Some environmentalists hail the cleaner air and the hits to the fossil fuel sector created by the coronavirus crisis. But even most liberals’ plans for a transition to cleaner energy sought to avoid wiping out current well-paid jobs without a plan for transitioning people to different kinds of work. None of those plans are in place.

And economists suggest that, as with retail, many of the oil and gas jobs will be vaporized — lengthening the time it will take to bring down overall unemployment.

“It will take until mid-decade before the economy is back to something considered full-employment — a 4 percent to 5 percent unemployment rate,” said Mark Zandi, chief economist at Moody’s Analytics.

While unemployment may fall quickly this summer as businesses reopen, Zandi said, it’ll be “a slog for the economy as we grapple with a potential second wave of infections. The economy won’t kick into any kind of gear until there is a widely distributed vaccine.”

Trump himself has mostly pivoted away from a focus on testing and treating the virus to one centered on what he has promised will be a “spectacular” and “tremendous” economic rebound. But some of his advisers offer more sober viewpoints.

“The jobs numbers are very, very chilling and I think that it’s very important, you know, to let people understand in a very somber way that this is the biggest shock that our economy has ever seen,”said senior Trump adviser and conservative economist Kevin Hassett on Fox Business Network this week.

But the messages from the administration are decidedly mixed. “We lost a lot of jobs all at once,” said Labor Secretary Eugene Scalia on Fox Business on Thursday. “But we’ll be gaining a lot of jobs all at once, too, as large companies reopen.”

Economists mostly agree that the jobs report should turn positive by June if reopenings go well. But they mostly disagree about a rapid snapback.

That will be hard to achieve if stores, restaurants and bars remain half-full and Americans fear returning to malls, theaters, big sporting events and air travel.

The Paycheck Protection Program has likely saved many small and midsize businesses, but many have already failed and millions are sputtering as the program runs short of funds and the smallest firms complain about inadequate access. The ADP report for April showed small businesses shed 6 million jobs in April. Many are of those are likely gone for good.

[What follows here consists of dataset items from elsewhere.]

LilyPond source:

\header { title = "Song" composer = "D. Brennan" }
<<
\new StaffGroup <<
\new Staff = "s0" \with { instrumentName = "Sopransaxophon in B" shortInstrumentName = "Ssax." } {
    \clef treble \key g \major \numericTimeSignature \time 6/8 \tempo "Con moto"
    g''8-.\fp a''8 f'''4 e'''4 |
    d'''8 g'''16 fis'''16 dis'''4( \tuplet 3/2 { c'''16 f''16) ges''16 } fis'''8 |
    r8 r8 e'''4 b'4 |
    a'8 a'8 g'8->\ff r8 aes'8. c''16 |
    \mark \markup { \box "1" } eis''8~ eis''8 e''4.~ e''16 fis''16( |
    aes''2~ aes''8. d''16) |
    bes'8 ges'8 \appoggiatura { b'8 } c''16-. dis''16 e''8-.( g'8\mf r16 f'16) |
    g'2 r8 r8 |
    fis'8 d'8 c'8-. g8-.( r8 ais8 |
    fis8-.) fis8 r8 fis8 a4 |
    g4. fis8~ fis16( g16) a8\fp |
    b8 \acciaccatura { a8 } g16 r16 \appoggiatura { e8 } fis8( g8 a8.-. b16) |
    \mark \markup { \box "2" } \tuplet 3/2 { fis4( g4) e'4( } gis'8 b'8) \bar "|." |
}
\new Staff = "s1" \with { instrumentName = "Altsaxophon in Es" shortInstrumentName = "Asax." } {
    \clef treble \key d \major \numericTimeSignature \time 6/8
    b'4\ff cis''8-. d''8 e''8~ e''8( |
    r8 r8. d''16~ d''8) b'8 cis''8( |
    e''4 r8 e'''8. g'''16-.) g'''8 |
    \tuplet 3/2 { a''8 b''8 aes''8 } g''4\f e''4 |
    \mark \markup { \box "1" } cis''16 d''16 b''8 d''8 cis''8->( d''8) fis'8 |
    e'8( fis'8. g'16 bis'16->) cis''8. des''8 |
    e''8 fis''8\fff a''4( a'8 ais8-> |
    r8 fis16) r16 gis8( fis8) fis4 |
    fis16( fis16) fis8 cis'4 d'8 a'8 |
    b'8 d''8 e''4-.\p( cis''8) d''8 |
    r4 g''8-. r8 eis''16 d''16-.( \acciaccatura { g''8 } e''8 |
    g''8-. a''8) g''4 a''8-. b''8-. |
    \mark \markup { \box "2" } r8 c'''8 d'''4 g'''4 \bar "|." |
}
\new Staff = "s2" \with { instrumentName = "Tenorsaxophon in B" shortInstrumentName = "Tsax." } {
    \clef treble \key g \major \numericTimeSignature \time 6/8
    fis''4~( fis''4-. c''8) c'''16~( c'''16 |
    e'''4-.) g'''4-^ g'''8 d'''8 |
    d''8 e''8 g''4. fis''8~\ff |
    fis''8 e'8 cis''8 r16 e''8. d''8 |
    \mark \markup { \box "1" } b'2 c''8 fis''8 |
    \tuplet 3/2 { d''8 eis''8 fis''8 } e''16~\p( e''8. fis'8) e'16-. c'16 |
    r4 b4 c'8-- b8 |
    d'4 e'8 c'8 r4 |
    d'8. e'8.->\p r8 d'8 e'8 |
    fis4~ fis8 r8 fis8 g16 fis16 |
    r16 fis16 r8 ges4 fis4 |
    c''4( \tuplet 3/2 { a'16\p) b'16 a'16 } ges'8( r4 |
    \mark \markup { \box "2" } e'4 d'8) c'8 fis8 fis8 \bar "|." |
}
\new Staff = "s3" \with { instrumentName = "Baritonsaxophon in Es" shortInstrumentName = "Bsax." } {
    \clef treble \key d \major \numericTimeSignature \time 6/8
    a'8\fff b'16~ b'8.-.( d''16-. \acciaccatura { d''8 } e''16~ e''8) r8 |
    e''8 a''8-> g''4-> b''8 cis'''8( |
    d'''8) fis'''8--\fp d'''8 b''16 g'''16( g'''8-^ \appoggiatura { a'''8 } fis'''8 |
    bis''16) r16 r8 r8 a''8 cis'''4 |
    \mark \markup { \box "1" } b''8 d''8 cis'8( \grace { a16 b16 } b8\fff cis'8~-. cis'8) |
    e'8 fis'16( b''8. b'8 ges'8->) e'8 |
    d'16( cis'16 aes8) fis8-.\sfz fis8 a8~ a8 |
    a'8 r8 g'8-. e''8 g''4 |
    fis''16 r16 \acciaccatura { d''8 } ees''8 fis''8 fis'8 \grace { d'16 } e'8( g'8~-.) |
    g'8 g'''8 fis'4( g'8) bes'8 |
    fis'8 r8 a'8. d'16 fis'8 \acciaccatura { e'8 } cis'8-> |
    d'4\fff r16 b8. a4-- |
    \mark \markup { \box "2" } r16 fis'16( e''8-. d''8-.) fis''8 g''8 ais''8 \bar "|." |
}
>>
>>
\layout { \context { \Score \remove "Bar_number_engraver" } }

Airline, leisure and hospitality jobs could also be very slow to return. United Airlines this week warned that it would have to sharply reduce staffing in the coming months and that its management and administrative teams could be cut by 30 percent. Other carriers are expected to follow suit. Economists suggest it could be years before business and personal travel returns to levels seen before the crisis.

Economists also note that the coronavirus crisis has exposed structural problems with the U.S. economy that could take years to fix. “This has fallen disproportionately on workers with high school or less than high school education,” said Mary Daly, president of the Federal Reserve Bank of San Francisco, in an interview with POLITICO. “So when you think about coming out of this, it’s just another indication that we need to invest in human capital, we need to find ways to get people to have the skillset that allows them to work in jobs that are not so vulnerable to these types of shocks.”

That will not be a quick process. Fiscal support from Congress and easy money policies from the Federal Reserve will help. But even if people have some money in their pockets and can pay for rent and food, the economy cannot really reboot — and hiring can’t take off — without a stronger feeling of public safety.

“You could drop as much money on me as you want, but that doesn’t mean I’m going to go book a vacation and get on a plane,” said Greene.

For Trump and the White House, it means they may have to fight a reelection battle with numbers that may have bottomed out but not improved all that much. “The economic recovery will not be like a rocket ship, as the president likes to say,” said Zandi. “It will be more like a truck that got stuck in the mud — at least until there is a vaccine.”